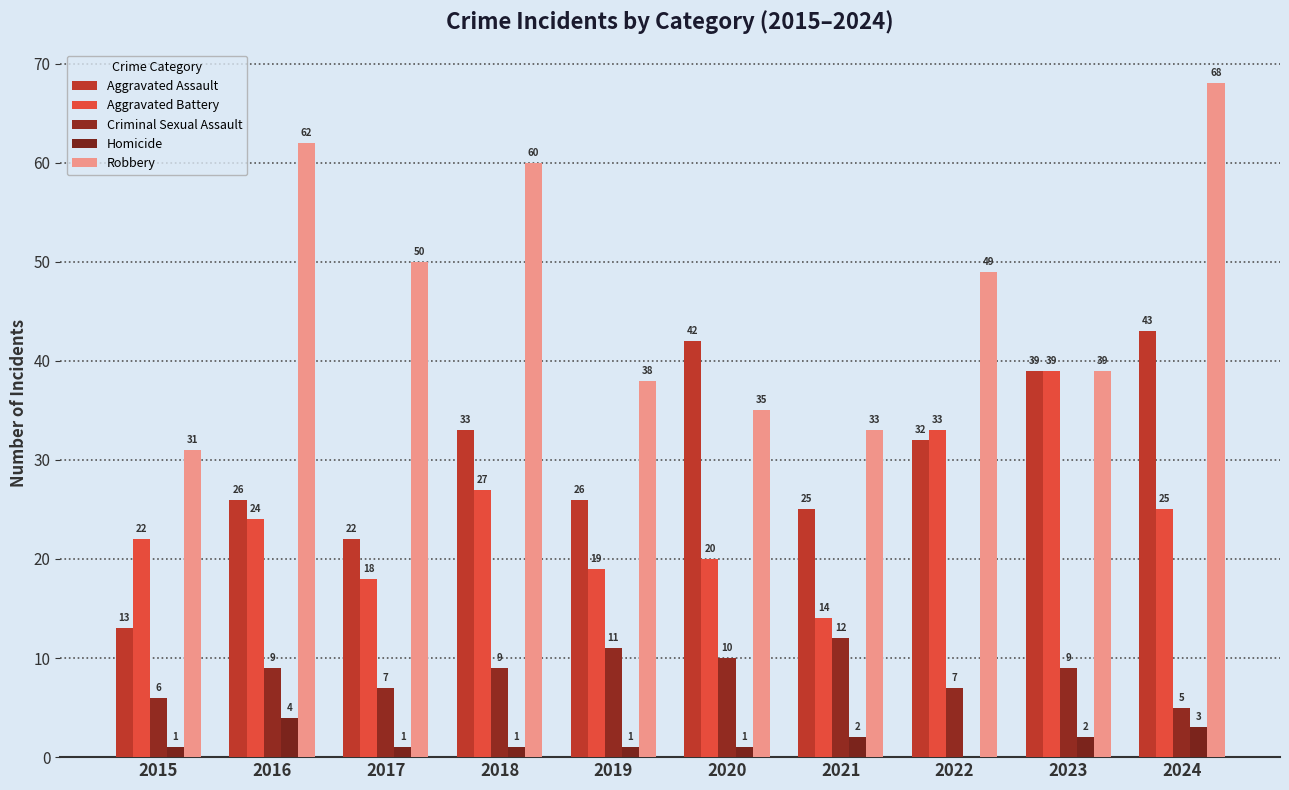

What are all the series names shown in the legend?

Aggravated Assault, Aggravated Battery, Criminal Sexual Assault, Homicide, Robbery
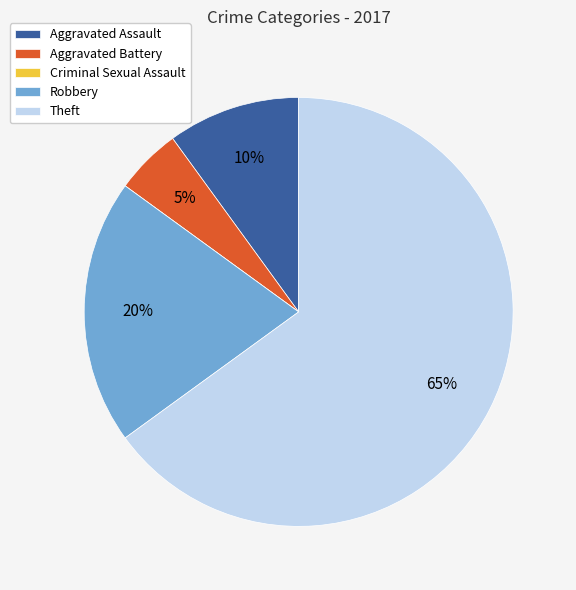

To the nearest percent, what is the average slice percentage?

20%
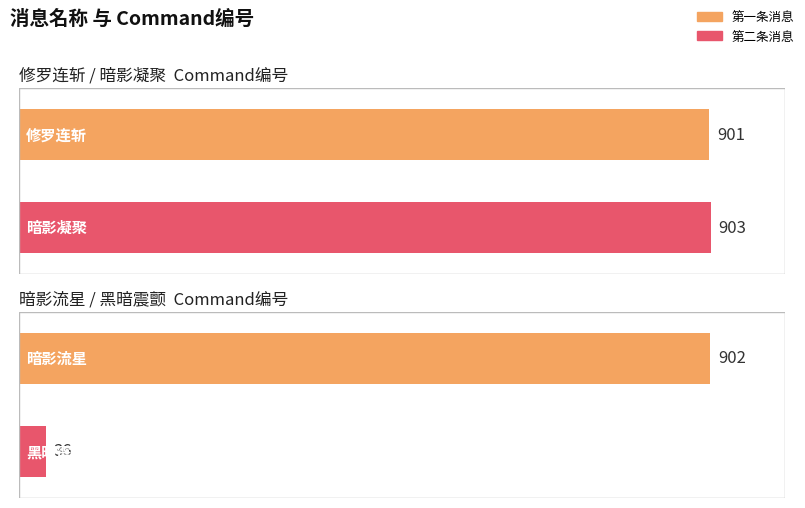

List the labels in order of value, largest first.

暗影凝聚, 暗影流星, 修罗连斩, 黑暗震颤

++++++++++

EXERCISE PROMPT
Please repeat the data from the line containing "To the nearest" through the end, inclusive, leaving out the pictures.

REPLY TO THE TASK
To the nearest percent, what is the average slice percentage?

20%

List the labels in order of value, largest first.

暗影凝聚, 暗影流星, 修罗连斩, 黑暗震颤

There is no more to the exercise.